Work to complete
Rewrite the data with every "pixel coordinates" changed to "image coordinates" and everything else left unchanged, leaving out the pictures.

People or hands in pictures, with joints
=== Section Start ===
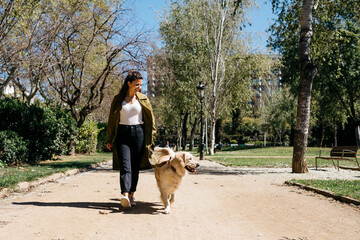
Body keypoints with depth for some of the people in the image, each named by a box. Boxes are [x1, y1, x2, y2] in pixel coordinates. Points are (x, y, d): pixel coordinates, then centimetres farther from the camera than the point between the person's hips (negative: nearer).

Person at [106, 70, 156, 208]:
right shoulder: (118, 99, 6)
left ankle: (132, 195, 16)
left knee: (135, 166, 4)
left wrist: (151, 138, 5)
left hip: (138, 133, 1)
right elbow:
=== Section End ===
Answer to this task
Body keypoints with depth for some of the people in the image, each named by a box. Boxes are [x1, y1, x2, y2] in image coordinates. Points are (x, y, d): image coordinates, then centimetres farther from the camera than the point between the person's hips (negative: nearer).

Person at [106, 70, 156, 208]:
right shoulder: (118, 99, 6)
left ankle: (132, 195, 16)
left knee: (135, 166, 4)
left wrist: (151, 138, 5)
left hip: (138, 133, 1)
right elbow:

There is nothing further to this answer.